The Kansas Holiday Millionaire Raffle tickets boost income at the end of the year for the Kansas Lottery. The final drawing in the contest is Dec. 31.

Budget gap concerns Kansas educators

by Sam Zeff, KCUR

This week some dire budget predictions came out of Topeka: In the next two years, Kansas may come up $1 billion short of expenses.

But that’s in the future. Right now the state has to find $278 million.

When budget experts gathered Monday, school districts all across Kansas were watching closely.

They knew if the projected budget shortfall for the rest of this fiscal year was bad, they faced potential cuts in state funding.

Not next year but this year — money already budgeted would be lost.

“We knew years ago when these tax cuts were enacted that this moment would come where we ran out of revenue,” said David Smith, chief of staff in the Kansas City, Kan., school district.

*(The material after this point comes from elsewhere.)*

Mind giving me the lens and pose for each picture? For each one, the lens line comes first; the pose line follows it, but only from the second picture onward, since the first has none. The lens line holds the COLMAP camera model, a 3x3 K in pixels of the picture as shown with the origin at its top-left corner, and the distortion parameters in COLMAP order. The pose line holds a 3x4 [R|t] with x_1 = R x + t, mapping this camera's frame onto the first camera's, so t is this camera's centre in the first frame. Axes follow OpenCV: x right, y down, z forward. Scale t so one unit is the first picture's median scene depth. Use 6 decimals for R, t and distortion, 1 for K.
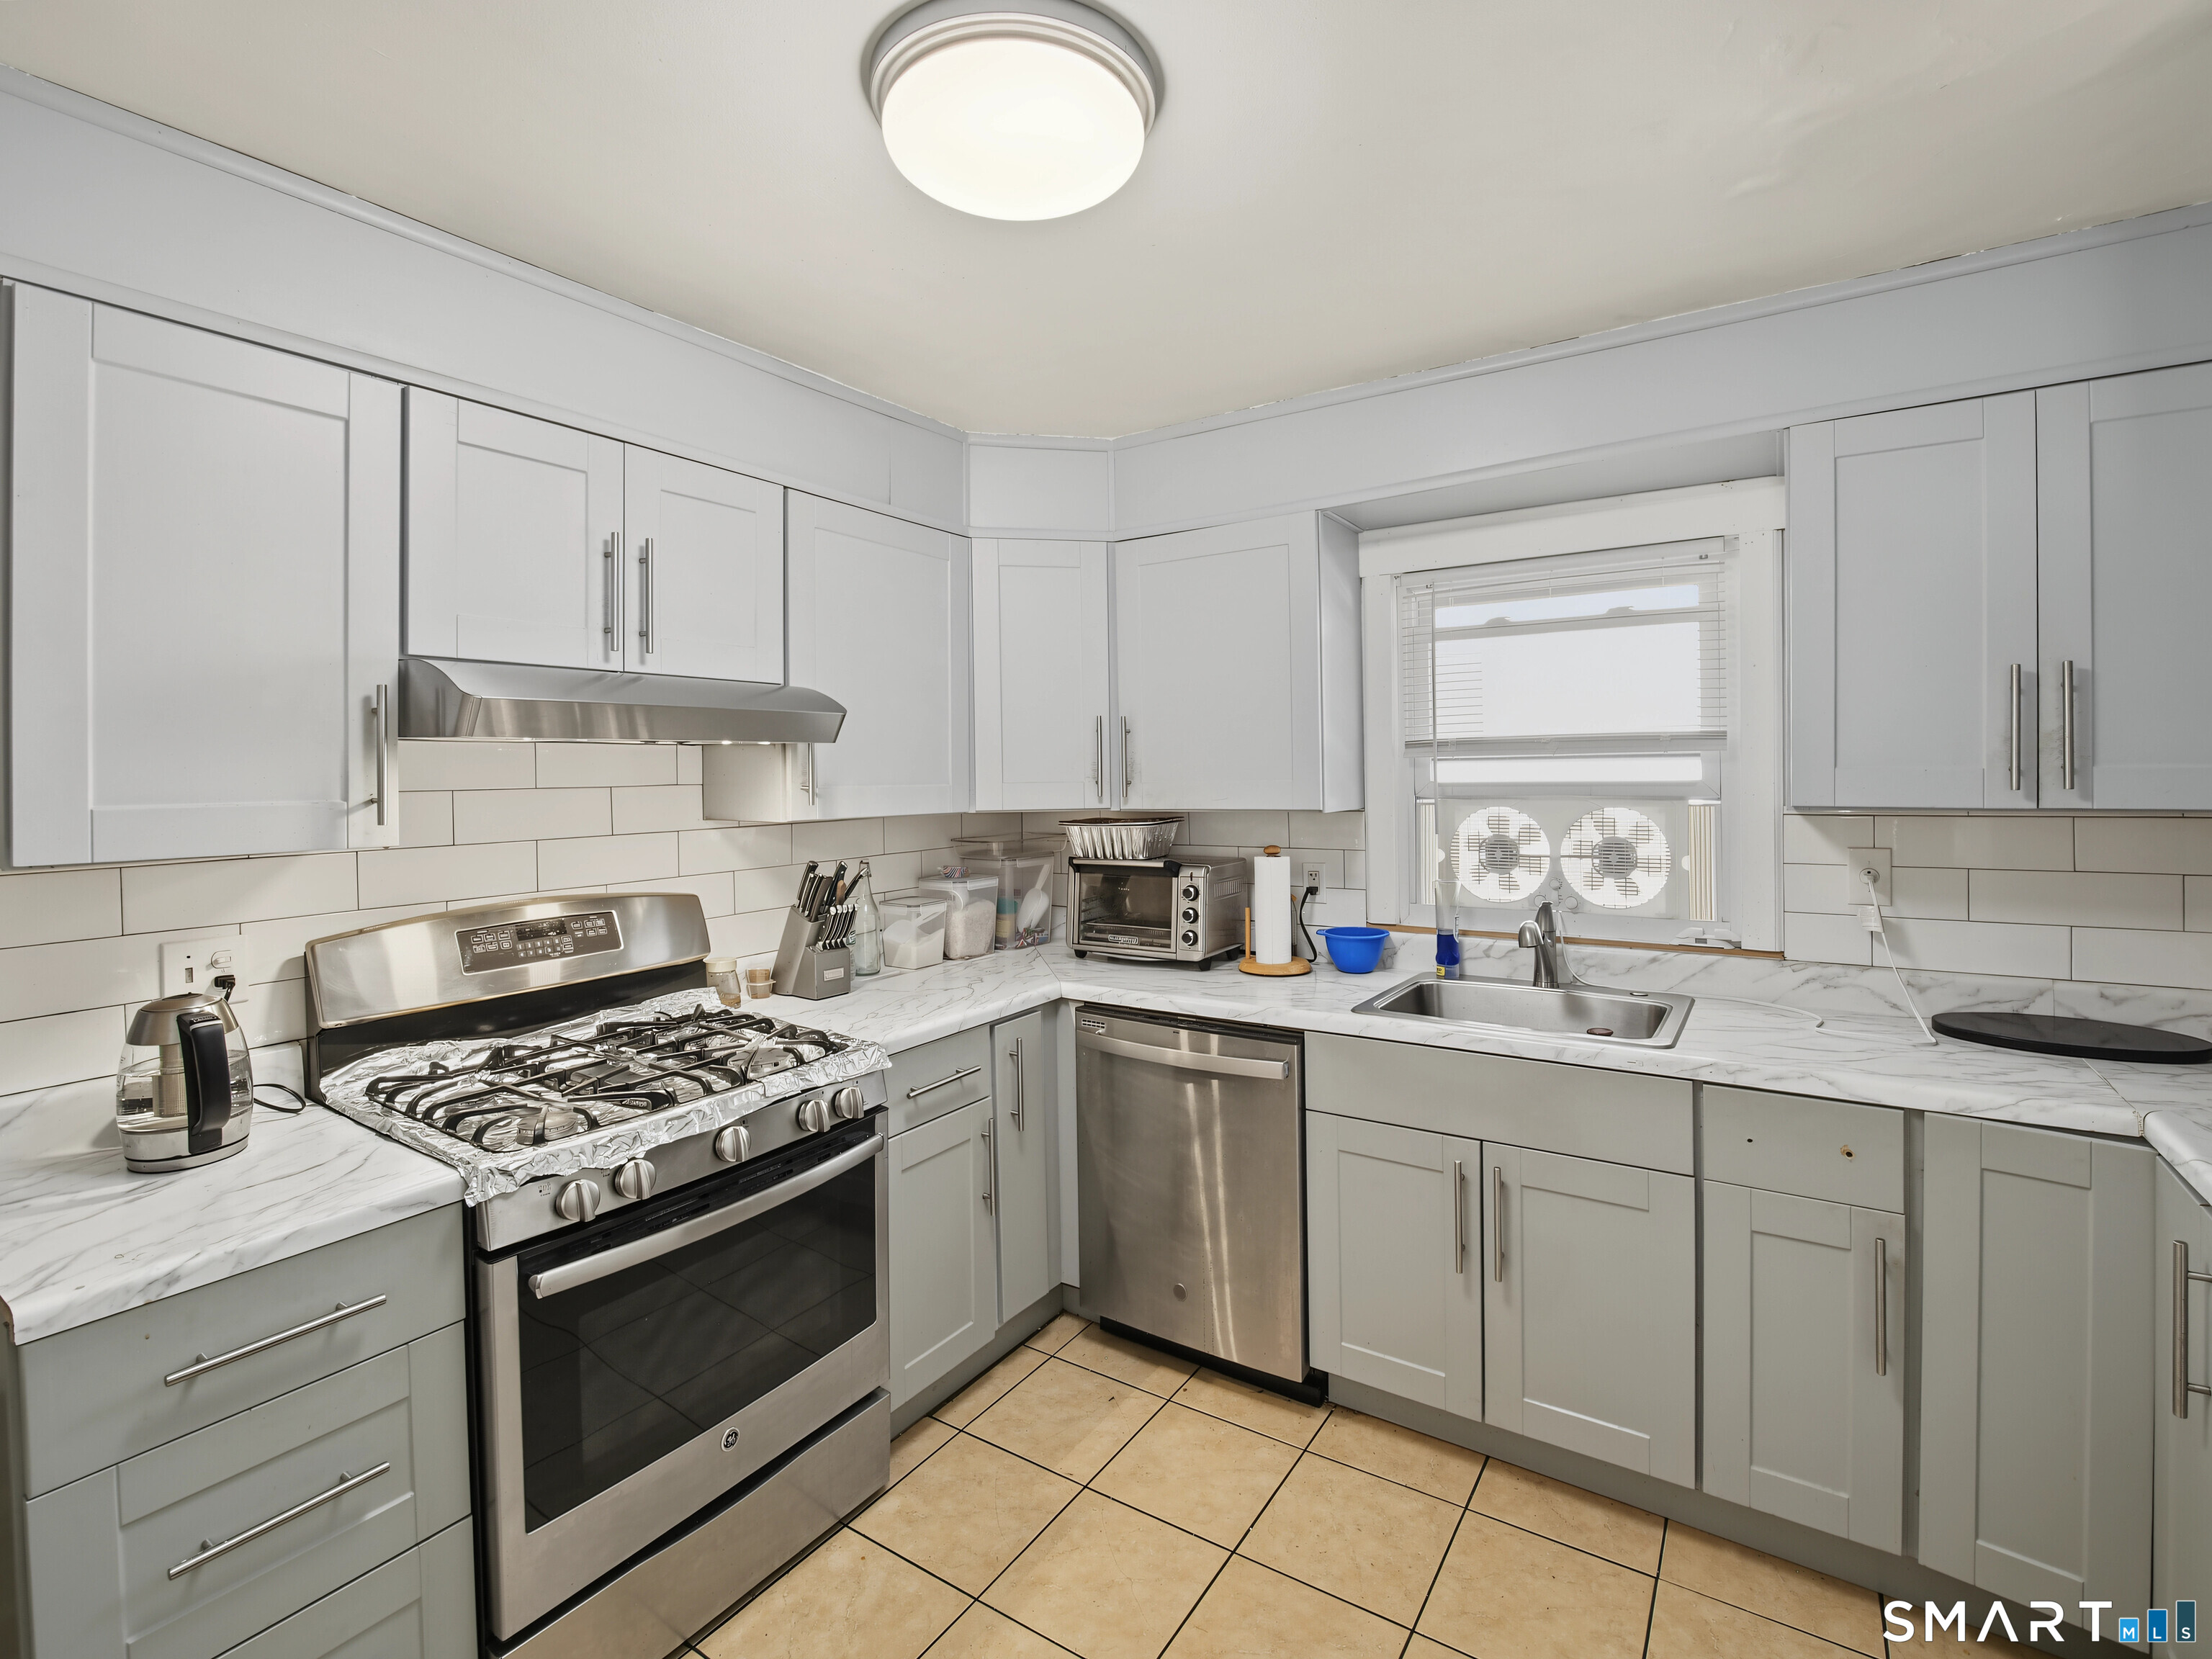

Eighty-five percent of the KCK school district’s budget is salary and benefits, and those employees are under contract.

Cutting the budget, Smith said, will be difficult.

“I’m just worried about how they’re going to solve this issue and whether or not it’s going to be on the backs of our teachers and our kids,” he said.

Duane Goossen was budget director for three Kansas governors: one Republican and two Democratic. Now he blogs about the Kansas budget.

“Just about everybody who gets any kind of money from the state budget needs to be nervous now,” he said.

School funding is in jeopardy simply because it’s the biggest chunk of the budget, Goossen said. Fifty percent of the state’s $6.4 billion budget goes to education. Another 20 percent is for Medicaid, now called KanCare.

That’s almost impossible to significantly cut because of federal regulations and existing contracts with the three private medical providers.

So if Gov. Sam Brownback and his Republican allies in the Legislature refuse to consider increasing revenue, Goossen said bad things happen to everything else, including prisons, the Highway Patrol, health programs and simply running the government.

“Doing this whole $280 million cut and not applying it at all to schools or to Medicaid would leave a huge cut for these other programs,” he said.

In fact, Goossen estimates that if the entire budget shortfall came out of that part of the budget that’s not education or KanCare, all other existing programs would take an across-the-board 15 percent cut.

The revenue estimates came out Monday, so there’s no blueprint yet about what the governor and lawmakers will do.

Eileen Hawley, Brownback’s spokesperson, wouldn’t say if funding for schools will be cut this year. She would only say Brownback plans to close the gap primarily through efficiencies and growing the economy.

“But the state is simply going to have to live within its means the same way that families all across our state do all the time,” Hawley said. “Sometimes that means some tough decisions, but we believe we’ll have a plan going forward to do that.”

Hawley also said the state has found $150 million in efficiencies, and departments are looking for more. So far the governor hasn’t provide specifics as to where those efficiencies were discovered.

But as Democrats have pointed out, by drastically cutting income taxes Brownback has pretty much decided what the state’s means are going to be.

So now the governor has a choice: He can cut the budget himself through something called allotment, or he can wait for the Legislature to return in January and include lawmakers in the decision.

Rep. Melissa Rooker, a moderate Republican from Fairway, said she’s heard a couple of encouraging things from her conservative colleagues.

After the budget estimate came out, Senate President Susan Wagle said that she might consider raising revenue.

Conservative Republican Sen. Jim Denning from Olathe said he is against raising taxes but would think about slowing the rate of future income tax cuts.

“I think if we’re willing to look at a package that does include the tax sides of things, the revenue side of things that we have the potential for protecting our schools,” Rooker said.

But there’s something else lurking in the background. A three-judge panel in Shawnee County is now considering a case about whether Kansas spends enough on K-12 education.
Using criteria approved by the state Supreme Court, that panel could come out with a decision at any time and order the Legislature to spend anything the court deems appropriate.